The misdemeanor trial, the definition of a “he said, she said,” case, centered around how Isabella LeBlanc, 19, a former barista at downtown Kissimmee’s Susana’s Café Melendez used to co-manage, accused him of pouring her mimosas at the café after hours. She said they continued the drinking after they went to his house, where she said the unwanted kiss took place.

She fought back tears as she told the court about the details of June 29, 2023, relaying that Melendez, 45, offered a place to stay at his home because she noted a problem getting to and from work. Along the way they stopped at the café to check her schedule, and she said Melendez grabbed the drinks from a back-room refrigerator that only staff had access to–the café has no liquor license. The two reportedly consumed some there, then took the rest to Melendez’s home. There, she said Melendez touched a tattoo on her thigh and, despite her telling him not to, kissed her, and made her feel so uncomfortable that she left early the next morning. LeBlanc was emotional in recalling the incident.
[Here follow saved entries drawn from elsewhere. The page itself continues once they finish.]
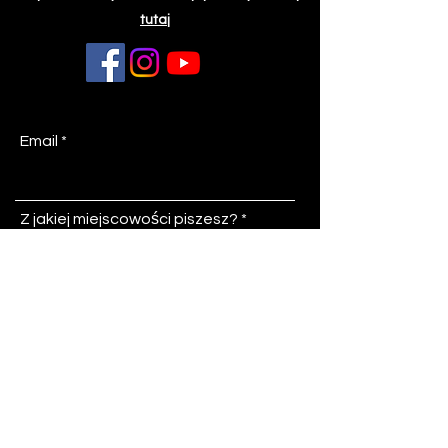
tutaj
Email
Z jakiej miejscowości piszesz?
Temat
Wiadomość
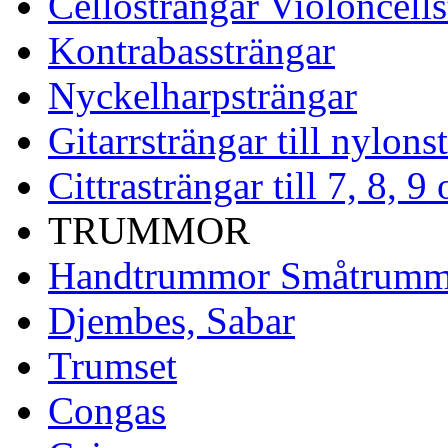
Cellosträngar Violoncells
Kontrabassträngar
Nyckelharpsträngar
Gitarrsträngar till nylons
Cittrasträngar till 7, 8, 
TRUMMOR
Handtrummor Småtrumm
Djembes, Sabar
Trumset
Congas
Under cross-examination, Melendez’s defense team investigated the notion that LeBlanc had asked to stay with Melendez at his house to avoid her “alcoholic, abusive” stepfather who made a drunk appearance at the café. The defense noted that, when she left his house early the following morning in an Uber, she had to pass the Osceola County Sheriff’s Office, but did not stop in to make a complaint. She filed that complaint two days later, not with law enforcement but to the Osceola County School District. In the complaint she cited state statutes and violations of School District policies, before meeting with detectives on July 5, after the School District passed it on to authorities.

“I didn’t want something to happen to someone else,” LeBlanc said as the reason for her making the complaint, in which she said she was sexually assaulted. “I used that term because kissing, to me, is sexual. I felt like he had sexual intentions.”

On the stand, Melendez noted that the café had a direct product line from a Costa Rican farm, and workers from there were helping launch product and he let them, along with another Susana’s barista, stay at his five-bedroom home, so having LeBlanc stay there was not out of the ordinary.

He admitted to “feeling a vibe” during the evening, that he did check out the tattoo, and asked to kiss her. She rebuffed him, and he said nothing progressed beyond that. When LeBlanc texted her the following morning making the accusations and demanding he not contact her, he said he thought he, “Fell into a trap.”

Elaborating, he said that those trying to create a political downfall–those who had previously worked for the School District, and he mentioned former School Board Attorney Frank Kruppenbacher by name–may have been working behind this.

Melendez had also been charged with serving alcohol to a person under 21 in the incident, but prosecutors dropped the charge after Melendez’s defense team filed a motion to dismiss the charge, noting per the state statute, prosecutors are required to establish that selling, giving or serving the alcohol “must occur on a licensed premise.”

Melendez represents district 2 on the School Board. That seat will be up for election this year; Melendez has yet to file for re-election. He noted during the trial that the case had hampered his planned re-election campaign.